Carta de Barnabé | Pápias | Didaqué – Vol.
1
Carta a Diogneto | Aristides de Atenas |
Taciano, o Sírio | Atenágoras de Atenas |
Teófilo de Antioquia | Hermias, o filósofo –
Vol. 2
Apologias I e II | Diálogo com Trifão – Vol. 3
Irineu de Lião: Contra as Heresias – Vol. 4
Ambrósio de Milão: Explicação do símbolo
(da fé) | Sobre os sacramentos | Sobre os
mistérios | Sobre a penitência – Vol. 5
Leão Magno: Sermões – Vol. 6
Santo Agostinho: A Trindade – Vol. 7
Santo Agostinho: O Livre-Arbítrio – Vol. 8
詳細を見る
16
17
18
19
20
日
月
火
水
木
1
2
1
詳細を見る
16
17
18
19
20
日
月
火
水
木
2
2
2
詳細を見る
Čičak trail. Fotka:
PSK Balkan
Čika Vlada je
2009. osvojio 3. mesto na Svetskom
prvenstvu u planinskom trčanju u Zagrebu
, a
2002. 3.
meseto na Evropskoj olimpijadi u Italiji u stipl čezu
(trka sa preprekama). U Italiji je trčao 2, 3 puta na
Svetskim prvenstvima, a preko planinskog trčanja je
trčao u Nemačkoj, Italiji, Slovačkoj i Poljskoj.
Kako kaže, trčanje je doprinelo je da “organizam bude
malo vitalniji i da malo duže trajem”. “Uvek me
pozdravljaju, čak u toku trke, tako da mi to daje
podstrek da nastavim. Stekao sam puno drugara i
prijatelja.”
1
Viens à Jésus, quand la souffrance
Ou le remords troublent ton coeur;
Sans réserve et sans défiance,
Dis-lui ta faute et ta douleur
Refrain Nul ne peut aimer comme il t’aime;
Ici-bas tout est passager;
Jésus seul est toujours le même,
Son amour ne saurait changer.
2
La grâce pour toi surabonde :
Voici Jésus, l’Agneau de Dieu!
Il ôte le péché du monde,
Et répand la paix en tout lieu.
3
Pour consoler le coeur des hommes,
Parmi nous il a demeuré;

--

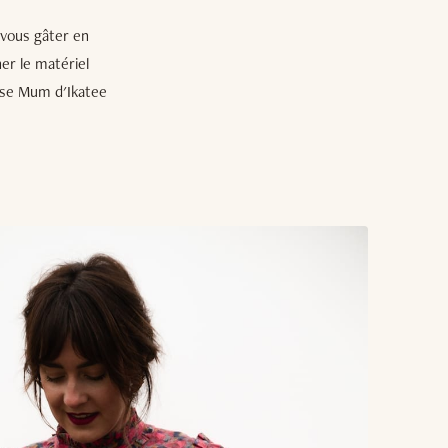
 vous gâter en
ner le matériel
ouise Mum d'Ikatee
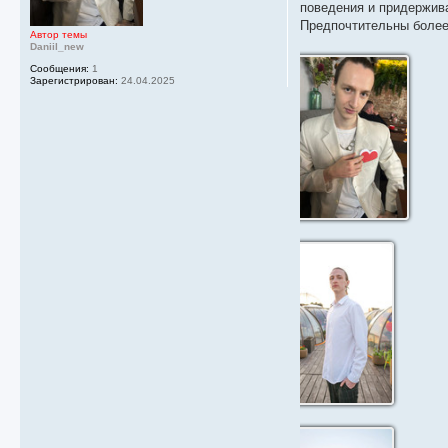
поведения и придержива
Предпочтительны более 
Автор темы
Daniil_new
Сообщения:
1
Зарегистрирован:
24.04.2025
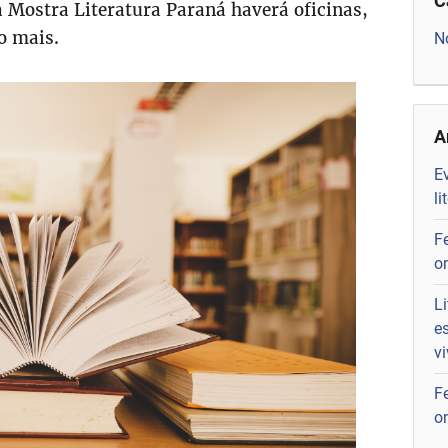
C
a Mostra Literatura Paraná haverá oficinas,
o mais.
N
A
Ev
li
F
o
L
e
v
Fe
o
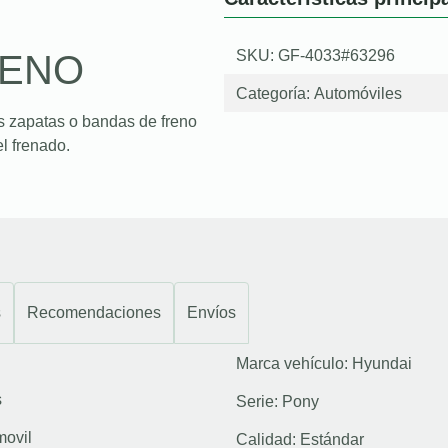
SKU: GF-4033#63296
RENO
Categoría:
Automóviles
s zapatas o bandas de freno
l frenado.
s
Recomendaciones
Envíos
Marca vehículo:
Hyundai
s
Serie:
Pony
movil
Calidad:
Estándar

* [Problem statement]: Copy the data above verbatim, from the line with "Carta de Barnabé | Pápias | Didaqué – Vol." up to and including the line with "Ambrósio de Milão: Explicação do símbolo".

* [Finished exercise]:
Carta de Barnabé | Pápias | Didaqué – Vol.
1
Carta a Diogneto | Aristides de Atenas |
Taciano, o Sírio | Atenágoras de Atenas |
Teófilo de Antioquia | Hermias, o filósofo –
Vol. 2
Apologias I e II | Diálogo com Trifão – Vol. 3
Irineu de Lião: Contra as Heresias – Vol. 4
Ambrósio de Milão: Explicação do símbolo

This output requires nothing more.